= Helernus =

Archaic Roman deity

Helernus, also known as Alernus, was an Archaic Roman deity. Very little is known of this god; not even his name is fully certain. In some manuscripts of Ovid, he is recorded with either the name Avernus or Alernus, which later scholars emended to Helernus. The classicist Georg Wissowa etymologically connected his name to holus, holeris ("vegetable") and considered him a god of vegetables. Similarly, the philologist and historian Georges Dumézil, however, argued that the deity instead had a connection to the sowing of vegetables and grains, as he was celebrated on 1 February and related to Carna, who was herself associated with agrarian concepts.
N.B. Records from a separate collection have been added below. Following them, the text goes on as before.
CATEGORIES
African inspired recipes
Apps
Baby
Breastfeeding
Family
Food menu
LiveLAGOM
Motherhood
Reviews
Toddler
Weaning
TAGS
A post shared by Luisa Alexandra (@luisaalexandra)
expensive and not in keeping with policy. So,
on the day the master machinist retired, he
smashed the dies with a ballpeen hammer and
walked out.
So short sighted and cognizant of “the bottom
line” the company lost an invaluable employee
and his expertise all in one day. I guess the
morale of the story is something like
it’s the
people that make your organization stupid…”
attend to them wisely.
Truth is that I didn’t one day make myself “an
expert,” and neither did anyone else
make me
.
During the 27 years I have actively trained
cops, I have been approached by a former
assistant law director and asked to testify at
However, the classicist Gary Forsythe has criticized these attempted edits, arguing that they are exclusively the result of later scholarly speculation and not premised upon what is directly attested in the ancient sources. Forsythe instead connects the god to a passage from the works of the 2nd-century CE grammarian Sextus Pompeius Festus, who describes a sacrifice of a black ox to a god called Aeterno, the name of whom has been emended to Aternus due to a comparison with the Latin word ater ("black").
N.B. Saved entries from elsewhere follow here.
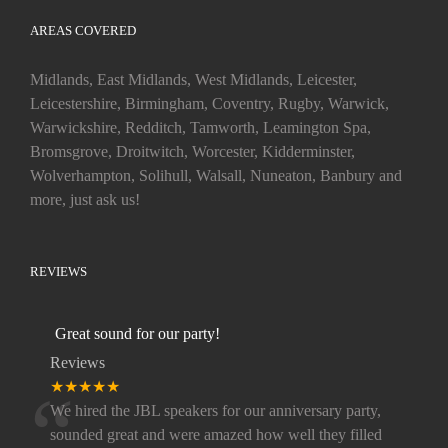
AREAS COVERED
Midlands, East Midlands, West Midlands, Leicester,
Leicestershire, Birmingham, Coventry, Rugby, Warwick,
Warwickshire, Redditch, Tamworth, Leamington Spa,
Bromsgrove, Droitwitch, Worcester, Kidderminster,
Wolverhampton, Solihull, Walsall, Nuneaton, Banbury and
more, just ask us!
REVIEWS
Great sound for our party!
Reviews
“
★★★★★
We hired the JBL speakers for our anniversary party,
sounded great and were amazed how well they filled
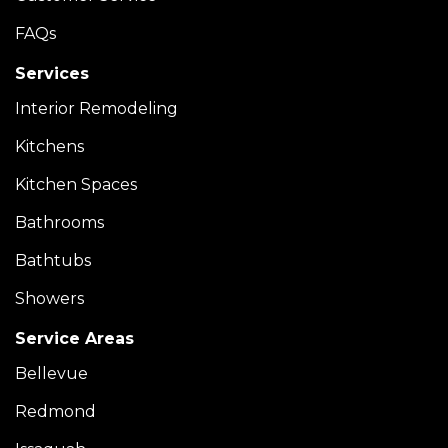
FAQs
Services
Interior Remodeling
Kitchens
Kitchen Spaces
Bathrooms
Bathtubs
Showers
Service Areas
Bellevue
Redmond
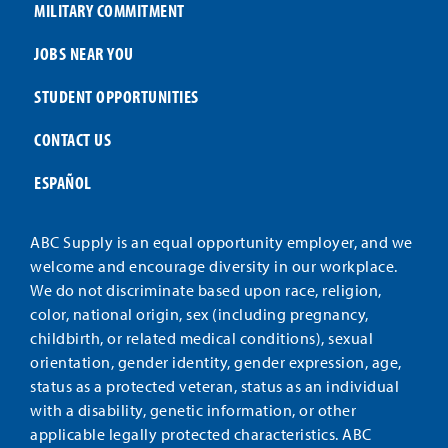
MILITARY COMMITMENT
JOBS NEAR YOU
STUDENT OPPORTUNITIES
CONTACT US
ESPAÑOL
ABC Supply is an equal opportunity employer, and we
welcome and encourage diversity in our workplace.
We do not discriminate based upon race, religion,
color, national origin, sex (including pregnancy,
childbirth, or related medical conditions), sexual
orientation, gender identity, gender expression, age,
status as a protected veteran, status as an individual
with a disability, genetic information, or other
applicable legally protected characteristics. ABC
His sacred grove (lucus) was near the mouth of the Tiber river. He had one daughter, named Carna, who was goddess of protecting the intestines of children from vampires. Sacrifices were made to him annually on 1 February by the Roman Pontiffs, in which a black ox was killed. The particular choice of a black ox as the sacrificial animal perhaps implies that he was a minor chthonic deity as only gods of the underworld were given black animals as sacrifice. Moreover, Poultney and others compare Helernus with the potentially chthonic deity Hule/Horse/Huřie who shows up a couple times in the Umbrian Iguvine Tablets.